Personal information
- Born: April 29, 1986 (age 40) Hay River, Canada
- Height: 6 ft 0 in (183 cm)
- Weight: 159 lb (72 kg)

Sport
- Country: Canada
- Sport: Biathlon

Medal record
World Championships
| Bronze medal – third place | 2016 Oslo | 4 × 7.5 km relay |
Junior World Championships
| Bronze medal – third place | 2007 Martell | 4 × 7.5 km relay |
Youth World Championships
| Silver medal – second place | 2005 Kontiolahti | 3 × 7.5 km relay |

= Brendan Green =

Canadian biathlete

Brendan Green (born November 4, 1986) is a Canadian biathlete and cross-country skier. He began skiing at three years of age and began competition under coach Pat Bobinski. He won Biathlon Canada's Myriam Bedard Award. Brendan competed for Canada in the Biathlon Men's 4x7.5 km Relay at the 2010 Winter Olympics.
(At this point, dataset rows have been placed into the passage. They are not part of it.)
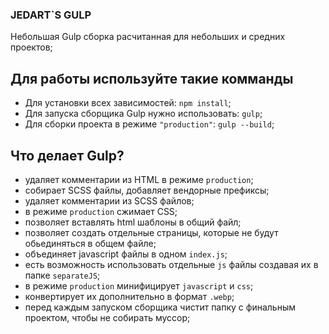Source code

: ### JEDART`S GULP

Небольшая Gulp сборка расчитанная для небольших и средних проектов;

## Для работы используйте такие комманды

-   Для установки всех зависимостей: `npm install`;
-   Для запуска сборщика Gulp нужно использовать: `gulp`;
-   Для сборки проекта в режиме `"production"`: `gulp --build`;

## Что делает Gulp?

-   удаляет комментарии из HTML в режиме `production`;
-   собирает SCSS файлы, добавляет вендорные префиксы;
-   удаляет комментарии из SCSS файлов;
-   в режиме `production` сжимает CSS;
-   позволяет вставлять html шаблоны в общий файл;
-   позволяет создать отдельные страницы, которые не будут обьединяться в общем файле;
-   объединяет javascript файлы в одном `index.js`;
-   есть возможность использовать отдельные `js` файлы создавая их в папке `separateJS`;
-   в режиме `production` минифицирует `javascript` и `css`;
-   конвертирует их дополнительно в формат `.webp`;
-   перед каждым запуском сборщика чистит папку с финальным проектом, чтобы не собирать муссор;
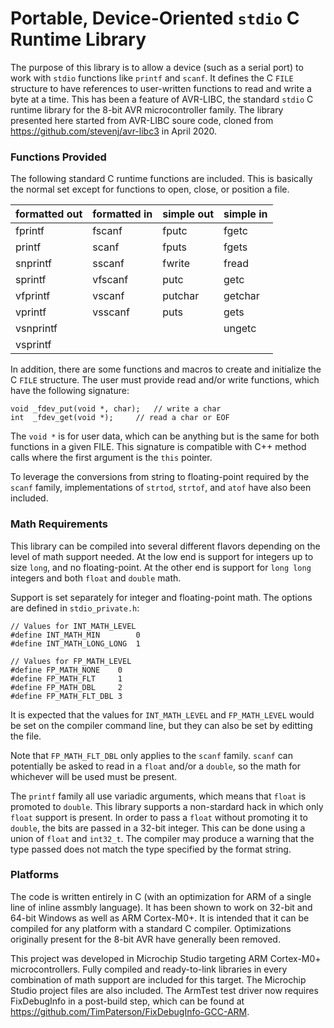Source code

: # Portable, Device-Oriented `stdio` C Runtime Library
The purpose of this library is to allow a device (such as a serial
port) to work with `stdio` functions like `printf` and `scanf`.
It defines the C `FILE` structure to have references to user-written
functions to read and write a byte at a time. This has been a
feature of AVR-LIBC, the standard `stdio` C runtime
library for the 8-bit AVR microcontroller family. The library
presented here started from AVR-LIBC soure code, cloned from
https://github.com/stevenj/avr-libc3 in April 2020.

### Functions Provided
The following standard C runtime functions are included. This is
basically the normal set except for functions to open,
close, or position a file.

| formatted out | formatted in  | simple out | simple in |
|-----------|---------|---------|---------|
| fprintf   | fscanf  | fputc   | fgetc   |
| printf    | scanf   | fputs   | fgets   |
| snprintf  | sscanf  | fwrite  | fread   |
| sprintf   | vfscanf | putc    | getc    |
| vfprintf  | vscanf  | putchar | getchar |
| vprintf   | vsscanf | puts    | gets    |
| vsnprintf |         |         | ungetc  |
| vsprintf  |         |         |         |

In addition, there are some functions and macros to create and
initialize the C `FILE` structure. The user must provide
read and/or write functions, which have the following signature:

	void _fdev_put(void *, char);	// write a char
	int  _fdev_get(void *);		// read a char or EOF

The `void *` is for user data, which can be anything but is the
same for both functions in a given FILE. This signature is compatible
with C++ method calls where the first argument is the `this` pointer.

To leverage the conversions from string to floating-point required by
the `scanf` family, implementations of `strtod`, `strtof`, and `atof`
have also been included.

### Math Requirements
This library can be compiled into several different flavors depending
on the level of math support needed. At the low end is support for integers
up to size `long`, and no floating-point. At the other end is support
for `long long` integers and both `float` and `double` math.

Support is set separately for integer and floating-point math. The
options are defined in `stdio_private.h`:

	// Values for INT_MATH_LEVEL
	#define INT_MATH_MIN		0
	#define INT_MATH_LONG_LONG	1

	// Values for FP_MATH_LEVEL
	#define FP_MATH_NONE    0
	#define FP_MATH_FLT     1
	#define FP_MATH_DBL     2
	#define FP_MATH_FLT_DBL 3

It is expected that the values for `INT_MATH_LEVEL` and `FP_MATH_LEVEL`
would be set on the compiler command line, but they can also be set
by editting the file.

Note that `FP_MATH_FLT_DBL` only applies to the `scanf` family. `scanf`
can potentially be asked to read in a `float` and/or a `double`, so the
math for whichever will be used must be present.

The `printf` family all use variadic arguments, which means that `float`
is promoted to `double`. This library supports a non-stardard hack
in which only `float` support is present. In order to pass a `float`
without promoting it to `double`, the bits are passed in a 32-bit
integer. This can be done using a union of `float` and `int32_t`.
The compiler may produce a warning that the type passed
does not match the type specified by the format string.

### Platforms
The code is written entirely in C (with an optimization for ARM of
a single line of inline assmbly language). It has been shown to work
on 32-bit and 64-bit Windows as well as ARM Cortex-M0+. It is 
intended that it can be compiled for any platform with a standard
C compiler. Optimizations originally present for the 8-bit AVR have
generally been removed.

This project was developed in Microchip Studio targeting ARM Cortex-M0+
microcontrollers. Fully compiled and ready-to-link libraries in
every combination of math support are included for this target.
The Microchip Studio project files are also included. The ArmTest
test driver now requires FixDebugInfo in a post-build step, which
can be found at https://github.com/TimPaterson/FixDebugInfo-GCC-ARM.
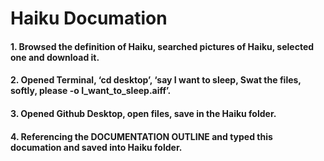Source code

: # Haiku Documation
#### 1. Browsed the definition of Haiku, searched pictures of Haiku, selected one and download it.
#### 2. Opened Terminal, ‘cd desktop’, ‘say  I want to sleep, Swat the files, softly, please -o I_want_to_sleep.aiff’.
#### 3. Opened Github Desktop, open files, save in the Haiku folder.
#### 4. Referencing the DOCUMENTATION OUTLINE and typed this documation and saved into Haiku folder.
The group placed 10th.

==Career==
===2018 Winter Olympics===
In January 2018, Green was named to Canada's 2018 Olympic team.

==Biathlon results==
All results are sourced from the International Biathlon Union.

===Olympic Games===
0 medals

| Event | Individual | Sprint | Pursuit | Mass start | Relay | Mixed relay |
|---|---|---|---|---|---|---|
| Canada 2010 Vancouver | — | — | — | — | 10th | — |
| Russia 2014 Sochi | 21st | 23rd | 35th | 9th | 7th | 10th |
| KOR 2018 Pyeongchang | 22nd | 82nd | — | — | 11th | 12th |

===World Championships===
1 medal (1 bronze)

| Event | Individual | Sprint | Pursuit | Mass start | Relay | Mixed relay |
|---|---|---|---|---|---|---|
| RUS 2011 Khanty-Mansiysk | 64th | 91st | — | — | 11th | — |
| FIN 2015 Kontiolahti | 21st | 21st | 16th | 21st | 19th | 12th |
| NOR 2016 Oslo | 47th | 35th | 33rd | — | Bronze | 11th |
| AUT 2017 Hochfilzen | 86th | 38th | 52nd | — | 13th | 13th |

- During Olympic seasons competitions are only held for those events not included in the Olympic program.